-- Begin --
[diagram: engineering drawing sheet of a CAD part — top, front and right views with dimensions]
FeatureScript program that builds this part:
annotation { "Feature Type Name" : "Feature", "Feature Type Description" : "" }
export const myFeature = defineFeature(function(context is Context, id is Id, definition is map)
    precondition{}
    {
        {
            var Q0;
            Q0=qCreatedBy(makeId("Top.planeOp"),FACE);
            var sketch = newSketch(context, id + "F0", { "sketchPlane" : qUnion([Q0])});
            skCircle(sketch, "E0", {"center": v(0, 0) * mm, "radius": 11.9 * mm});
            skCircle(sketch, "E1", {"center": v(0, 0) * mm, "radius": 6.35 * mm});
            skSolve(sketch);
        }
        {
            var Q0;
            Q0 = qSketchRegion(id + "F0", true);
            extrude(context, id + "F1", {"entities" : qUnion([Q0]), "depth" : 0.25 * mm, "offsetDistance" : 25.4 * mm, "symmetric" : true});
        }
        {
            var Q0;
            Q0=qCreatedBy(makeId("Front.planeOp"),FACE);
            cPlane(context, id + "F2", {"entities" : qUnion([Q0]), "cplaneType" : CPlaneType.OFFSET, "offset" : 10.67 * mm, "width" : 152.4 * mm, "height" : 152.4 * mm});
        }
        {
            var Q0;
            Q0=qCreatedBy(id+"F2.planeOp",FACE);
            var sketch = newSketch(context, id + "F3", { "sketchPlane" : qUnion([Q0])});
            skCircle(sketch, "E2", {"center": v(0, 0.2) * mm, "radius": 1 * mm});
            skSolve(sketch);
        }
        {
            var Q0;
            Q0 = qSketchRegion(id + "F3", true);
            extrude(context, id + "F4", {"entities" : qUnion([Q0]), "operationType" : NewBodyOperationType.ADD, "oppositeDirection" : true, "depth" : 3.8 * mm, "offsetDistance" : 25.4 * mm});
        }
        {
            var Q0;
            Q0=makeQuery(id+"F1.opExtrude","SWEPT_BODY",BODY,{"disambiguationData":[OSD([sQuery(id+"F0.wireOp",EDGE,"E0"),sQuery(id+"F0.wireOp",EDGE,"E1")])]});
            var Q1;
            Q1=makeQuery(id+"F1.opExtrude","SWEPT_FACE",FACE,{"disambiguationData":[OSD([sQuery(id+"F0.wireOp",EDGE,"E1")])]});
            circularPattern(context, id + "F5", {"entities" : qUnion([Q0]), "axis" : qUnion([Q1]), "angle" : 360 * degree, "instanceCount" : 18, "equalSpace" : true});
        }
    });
-- End --
-- Begin --
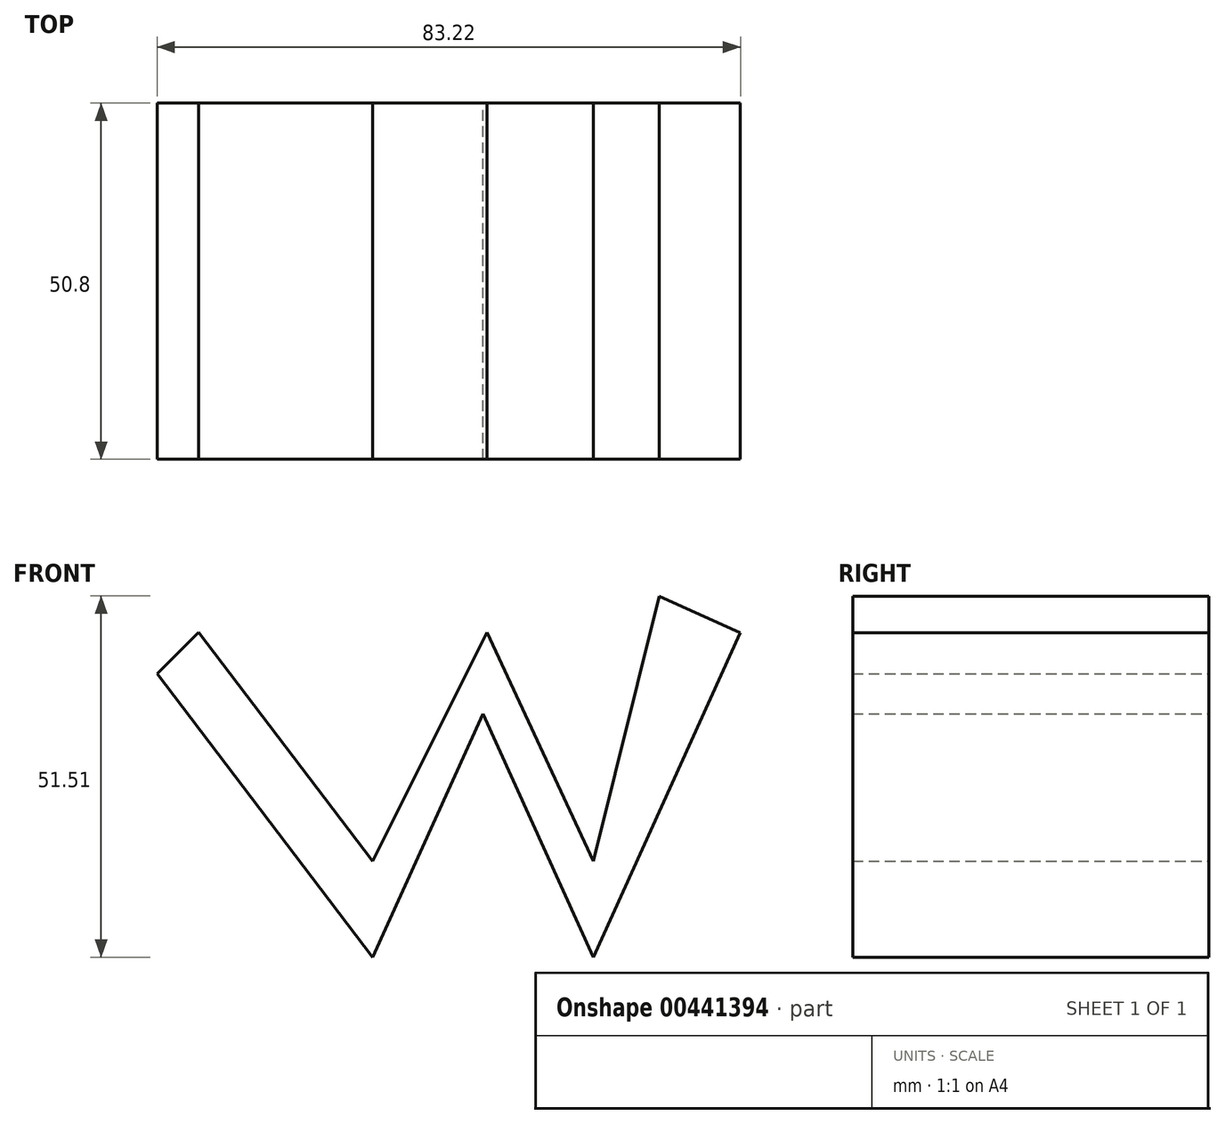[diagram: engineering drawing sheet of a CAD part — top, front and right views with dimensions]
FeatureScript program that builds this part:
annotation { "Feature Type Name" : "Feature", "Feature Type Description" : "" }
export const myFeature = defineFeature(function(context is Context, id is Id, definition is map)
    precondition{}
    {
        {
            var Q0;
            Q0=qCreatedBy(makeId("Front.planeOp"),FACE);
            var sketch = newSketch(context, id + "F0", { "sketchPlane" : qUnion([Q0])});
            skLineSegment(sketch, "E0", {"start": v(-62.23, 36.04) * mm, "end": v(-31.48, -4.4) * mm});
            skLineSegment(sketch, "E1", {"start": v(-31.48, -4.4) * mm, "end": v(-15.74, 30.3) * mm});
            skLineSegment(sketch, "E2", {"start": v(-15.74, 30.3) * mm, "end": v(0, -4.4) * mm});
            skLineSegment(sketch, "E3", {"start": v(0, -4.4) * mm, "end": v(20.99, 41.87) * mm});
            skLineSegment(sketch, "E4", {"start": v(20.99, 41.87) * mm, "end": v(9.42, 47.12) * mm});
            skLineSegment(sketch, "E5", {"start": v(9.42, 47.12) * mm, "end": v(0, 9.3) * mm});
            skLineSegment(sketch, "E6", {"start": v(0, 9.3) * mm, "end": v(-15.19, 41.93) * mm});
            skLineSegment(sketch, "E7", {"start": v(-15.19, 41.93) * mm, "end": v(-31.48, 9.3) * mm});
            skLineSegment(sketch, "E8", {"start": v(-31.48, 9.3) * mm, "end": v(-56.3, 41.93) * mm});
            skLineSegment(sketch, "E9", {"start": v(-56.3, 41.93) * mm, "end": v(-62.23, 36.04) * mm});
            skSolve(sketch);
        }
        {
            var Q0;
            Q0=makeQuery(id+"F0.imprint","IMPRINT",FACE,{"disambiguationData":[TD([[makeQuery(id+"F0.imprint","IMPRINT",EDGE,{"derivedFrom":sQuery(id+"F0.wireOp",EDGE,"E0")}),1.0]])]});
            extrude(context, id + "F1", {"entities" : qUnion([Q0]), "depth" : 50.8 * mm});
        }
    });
-- End --
**Objective**:
Find every line above that contains the string "center" and copy each of those lines in full.

**Problem solution**:
            skCircle(sketch, "E0", {"center": v(0, 0) * mm, "radius": 11.9 * mm});
            skCircle(sketch, "E1", {"center": v(0, 0) * mm, "radius": 6.35 * mm});
            skCircle(sketch, "E2", {"center": v(0, 0.2) * mm, "radius": 1 * mm});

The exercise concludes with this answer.